Fed Chair Optimistic about Recovery and Maintaining Inflationary Pressures

With interest rates climbing amid stock and index ETF consolidations recently, Federal Reserve Chairman Jerome Powell reassured investors of his commitment to maintaining low interest rates going forward, expressing optimism for a healthy and robust economic recovery while maintaining inflationary pressures.

“When the time comes to raise interest rates, we’ll certainly do that, and that time, by the way, is no time soon,” Powell said Thursday during a Q&A session presented by Princeton University.

In its most recent policy statement from December, the policymaking Federal Open Market Committee expressed its desire to keep an accommodative position until it notes “substantial further progress” towards employment and inflation goals.

With unemployment data in the focus today, the Fed chief also stressed the central bank’s new attack on inflation, in which it will maintain rates even if unemployment dips below levels that historically would have projected increasing pricing pressures.

“That wouldn’t be a reason to raise interest rates, unless we start to see inflation or other imbalances that would threaten the achievement of our mandate,” he said.

One such imbalance would be inflation. In recent days, a few Fed officials have admonished investors that inflation could jump sooner than the Fed anticipates and compel the removal of some policy accommodations faster than committee members have projected. 

Inflationary Prospects for 2021

Since last year, the Fed’s benchmark short term borrowing rate has been tethered close zero, and the central bank is continuing to purchase debt to the tune of at least $120 billion in bonds each month.
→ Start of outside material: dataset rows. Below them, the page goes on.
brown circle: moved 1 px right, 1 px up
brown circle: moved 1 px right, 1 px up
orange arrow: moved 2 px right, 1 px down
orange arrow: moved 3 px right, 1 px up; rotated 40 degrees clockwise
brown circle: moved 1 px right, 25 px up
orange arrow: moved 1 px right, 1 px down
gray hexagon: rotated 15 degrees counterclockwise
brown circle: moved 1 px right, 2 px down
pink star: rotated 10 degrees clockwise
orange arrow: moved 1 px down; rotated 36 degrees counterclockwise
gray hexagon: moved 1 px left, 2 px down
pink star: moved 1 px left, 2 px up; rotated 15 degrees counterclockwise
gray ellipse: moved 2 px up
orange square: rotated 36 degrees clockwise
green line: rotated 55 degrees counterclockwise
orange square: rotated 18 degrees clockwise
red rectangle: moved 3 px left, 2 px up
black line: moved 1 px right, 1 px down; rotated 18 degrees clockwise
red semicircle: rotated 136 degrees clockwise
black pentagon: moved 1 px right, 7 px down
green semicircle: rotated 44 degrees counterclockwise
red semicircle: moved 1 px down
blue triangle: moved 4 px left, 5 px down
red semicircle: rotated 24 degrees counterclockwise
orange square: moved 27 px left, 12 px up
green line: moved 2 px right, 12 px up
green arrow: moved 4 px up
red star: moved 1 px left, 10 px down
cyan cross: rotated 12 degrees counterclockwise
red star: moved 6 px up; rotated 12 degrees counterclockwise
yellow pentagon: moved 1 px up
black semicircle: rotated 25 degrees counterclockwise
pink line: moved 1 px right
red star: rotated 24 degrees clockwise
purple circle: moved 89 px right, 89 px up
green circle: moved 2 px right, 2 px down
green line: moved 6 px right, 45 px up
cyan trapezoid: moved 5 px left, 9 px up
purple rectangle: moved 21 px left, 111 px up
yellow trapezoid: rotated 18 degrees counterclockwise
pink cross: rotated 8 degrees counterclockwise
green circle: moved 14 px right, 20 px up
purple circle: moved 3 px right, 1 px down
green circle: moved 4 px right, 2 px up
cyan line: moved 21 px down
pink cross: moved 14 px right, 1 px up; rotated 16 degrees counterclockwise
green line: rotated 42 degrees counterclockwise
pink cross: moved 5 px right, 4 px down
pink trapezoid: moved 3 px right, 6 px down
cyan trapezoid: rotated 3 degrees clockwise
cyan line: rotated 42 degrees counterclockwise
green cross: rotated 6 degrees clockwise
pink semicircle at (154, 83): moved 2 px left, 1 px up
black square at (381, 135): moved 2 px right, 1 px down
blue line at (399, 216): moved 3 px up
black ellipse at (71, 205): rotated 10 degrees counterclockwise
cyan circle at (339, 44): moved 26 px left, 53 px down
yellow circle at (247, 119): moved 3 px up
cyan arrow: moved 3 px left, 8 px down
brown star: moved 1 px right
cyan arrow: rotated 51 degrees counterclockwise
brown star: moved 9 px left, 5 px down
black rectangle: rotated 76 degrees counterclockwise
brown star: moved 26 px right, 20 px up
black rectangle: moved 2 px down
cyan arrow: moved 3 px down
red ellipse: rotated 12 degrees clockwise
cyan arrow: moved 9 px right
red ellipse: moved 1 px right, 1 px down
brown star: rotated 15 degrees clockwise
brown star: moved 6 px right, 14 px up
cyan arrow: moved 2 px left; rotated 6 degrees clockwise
Core inflation is running around 1.4%, substantially lower than the Fed’s 2% target.

“If inflation were to move up in ways that are unwelcome, we have the tools for that, and we will use them,” he said. “No one should doubt that.”

Powell sounded sanguine about prospects for the economy in the coming year, acknowledging the unemployment data from Thursday, where first-time claims for unemployment insurance reached 965,000 last week, significantly more than a prediction of 800,000 new claims from economists surveyed by Dow Jones..

“We were in a good place in February of 2020, and we think we can get back there, I would say, much sooner than we had feared,” he said.

“Every economy, and certainly our economy, faces plenty of longer-run challenges,” he said. “But I would say there were no obvious imbalances that threatened the ongoing expansion. You really can’t identify something that looked like if this blows up, the expansion.”

For investors looking at ETFs to trade in an environment with inflationary questions, Horizon Kinetics LLC has announced the launch of its first ETF, the Inflation Beneficiaries ETF (INFL), an actively managed fund that began trading on the New York Stock Exchange (NYSE) on Tuesday.

“This portfolio is designed to provide a full cycle inflation exposure and seeks to thrive under many different inflation scenarios. We believe this is possible because the Fund emphasizes companies that have exposure to inflationary underlying assets, yet do not have high capital intensity,” added James Davolos, Portfolio Manager.